Other short names like 'CST' are not recommended to use because they can be ambiguous.
read/write
primitivesAsString false Infers all primitive values as a string type. read
prefersDecimal false Infers all floating-point values as a decimal type. If the values do not fit in decimal, then it infers them as doubles. read
allowComments false Ignores Java/C++ style comment in JSON records. read
allowUnquotedFieldNames false Allows unquoted JSON field names. read
allowSingleQuotes true Allows single quotes in addition to double quotes. read
allowNumericLeadingZero false Allows leading zeros in numbers (e.g. 00012). read
allowBackslashEscapingAnyCharacter false Allows accepting quoting of all character using backslash quoting mechanism. read
mode PERMISSIVE Allows a mode for dealing with corrupt records during parsing.
  • PERMISSIVE: when it meets a corrupted record, puts the malformed string into a field configured by columnNameOfCorruptRecord, and sets malformed fields to null.

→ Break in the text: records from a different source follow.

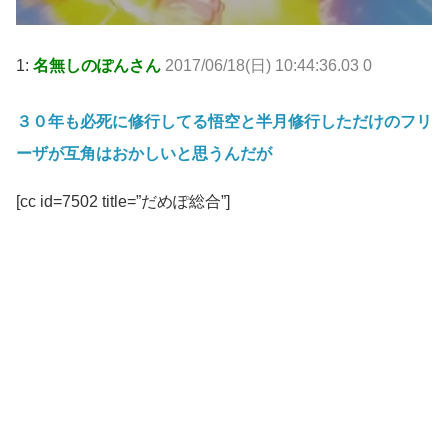
1:
名無しのぽんさん
2017/06/18(日) 10:44:36.03 0
３０年も必死に修行してる悟空と半月修行しただけのフリ
ーザが互角はおかしいと思うんだが
[cc id=7502 title=”だめぽ総合”]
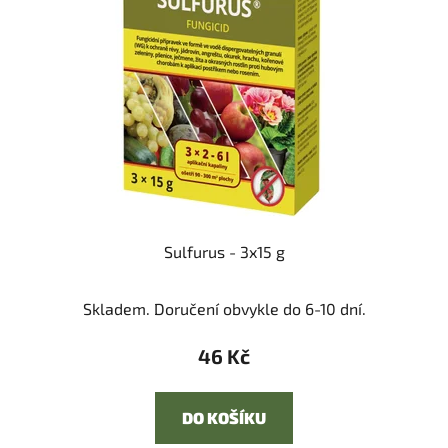
Sulfurus - 3x15 g
Skladem. Doručení obvykle do 6-10 dní.
46 Kč
DO KOŠÍKU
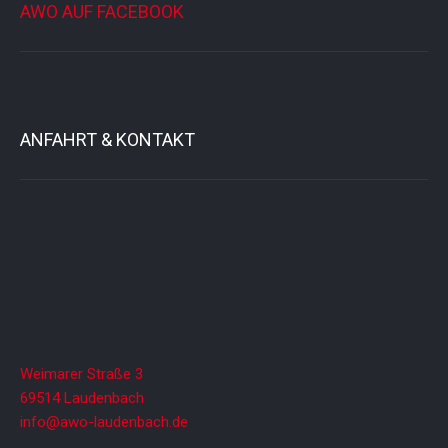
AWO AUF FACEBOOK
ANFAHRT & KONTAKT
Weimarer Straße 3
69514 Laudenbach
info@awo-laudenbach.de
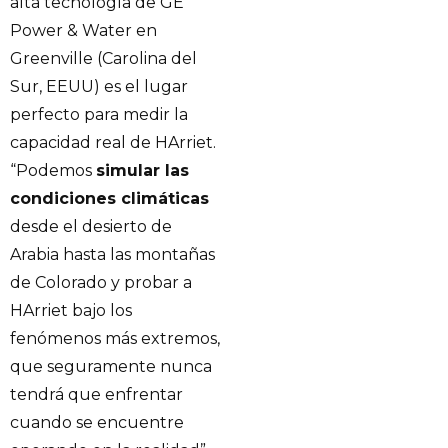
alta tecnología de GE
Power & Water en
Greenville (Carolina del
Sur, EEUU) es el lugar
perfecto para medir la
capacidad real de HArriet.
“Podemos
simular las
condiciones climáticas
desde el desierto de
Arabia hasta las montañas
de Colorado y probar a
HArriet bajo los
fenómenos más extremos,
que seguramente nunca
tendrá que enfrentar
cuando se encuentre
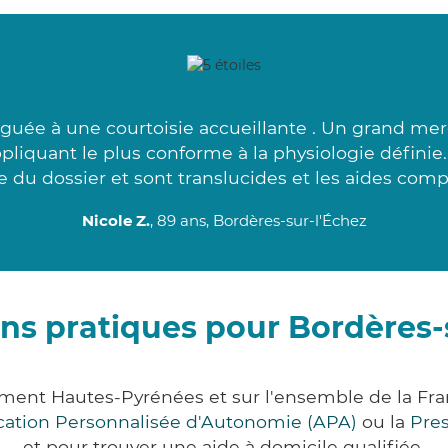
guée à une courtoisie accueillante . Un grand mer
ppliquant le plus conforme à la physiologie définie
 du dossier et sont translucides et les aides comp
Nicole Z.
, 89 ans, Bordères-sur-l'Échez
ns pratiques pour Bordères-
ement Hautes-Pyrénées et sur l'ensemble de la F
ocation Personnalisée d'Autonomie (APA)
ou la
Pre
et pour trouver une aide à domicile qualifiée.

To keep corrupt records, an user can set a string type field named columnNameOfCorruptRecord in an user-defined schema. If a schema does not have the field, it drops corrupt records during parsing. When inferring a schema, it implicitly adds a columnNameOfCorruptRecord field in an output schema.
  • DROPMALFORMED: ignores the whole corrupted records. This mode is unsupported in the JSON built-in functions.
  • FAILFAST: throws an exception when it meets corrupted records.
read
columnNameOfCorruptRecord (value of spark.sql.columnNameOfCorruptRecord configuration) Allows renaming the new field having malformed string created by PERMISSIVE mode. This overrides spark.sql.columnNameOfCorruptRecord. read
dateFormat yyyy-MM-dd Sets the string that indicates a date format. Custom date formats follow the formats at datetime pattern. This applies to date type. read/write
timestampFormat yyyy-MM-dd'T'HH:mm:ss[.SSS][XXX] Sets the string that indicates a timestamp format. Custom date formats follow the formats at datetime pattern. This applies to timestamp type. read/write
timestampNTZFormat yyyy-MM-dd'T'HH:mm:ss[.SSS] Sets the string that indicates a timestamp without timezone format. Custom date formats follow the formats at Datetime Patterns. This applies to timestamp without timezone type, note that zone-offset and time-zone components are not supported when writing or reading this data type. read/write
multiLine false Parse one record, which may span multiple lines, per file. JSON built-in functions ignore this option. read
allowUnquotedControlChars false Allows JSON Strings to contain unquoted control characters (ASCII characters with value less than 32, including tab and line feed characters) or not. read
encoding Detected automatically when multiLine is set to true (for reading), UTF-8 (for writing) For reading, allows to forcibly set one of standard basic or extended encoding for the JSON files. For example UTF-16BE, UTF-32LE. For writing, Specifies encoding (charset) of saved json files. JSON built-in functions ignore this option. read/write
lineSep \r, \r\n, \n (for reading), \n (for writing) Defines the line separator that should be used for parsing. JSON built-in functions ignore this option. read/write
samplingRatio 1.0 Defines fraction of input JSON objects used for schema inferring. read
dropFieldIfAllNull false Whether to ignore column of all null values or empty array/struct during schema inference. read
locale en-US Sets a locale as language tag in IETF BCP 47 format. For instance, locale is used while parsing dates and timestamps. read
allowNonNumericNumbers true Allows JSON parser to recognize set of “Not-a-Number” (NaN) tokens as legal floating number values.
  • +INF: for positive infinity, as well as alias of +Infinity and Infinity.
  • -INF: for negative infinity, alias -Infinity.
  • NaN: for other not-a-numbers, like result of division by zero.
read
compression (none) Compression codec to use when saving to file. This can be one of the known case-insensitive shorten names (none, bzip2, gzip, lz4, snappy and deflate). JSON built-in functions ignore this option. write
ignoreNullFields (value of spark.sql.jsonGenerator.ignoreNullFields configuration) Whether to ignore null fields when generating JSON objects. write

Other generic options can be found in Generic File Source Options.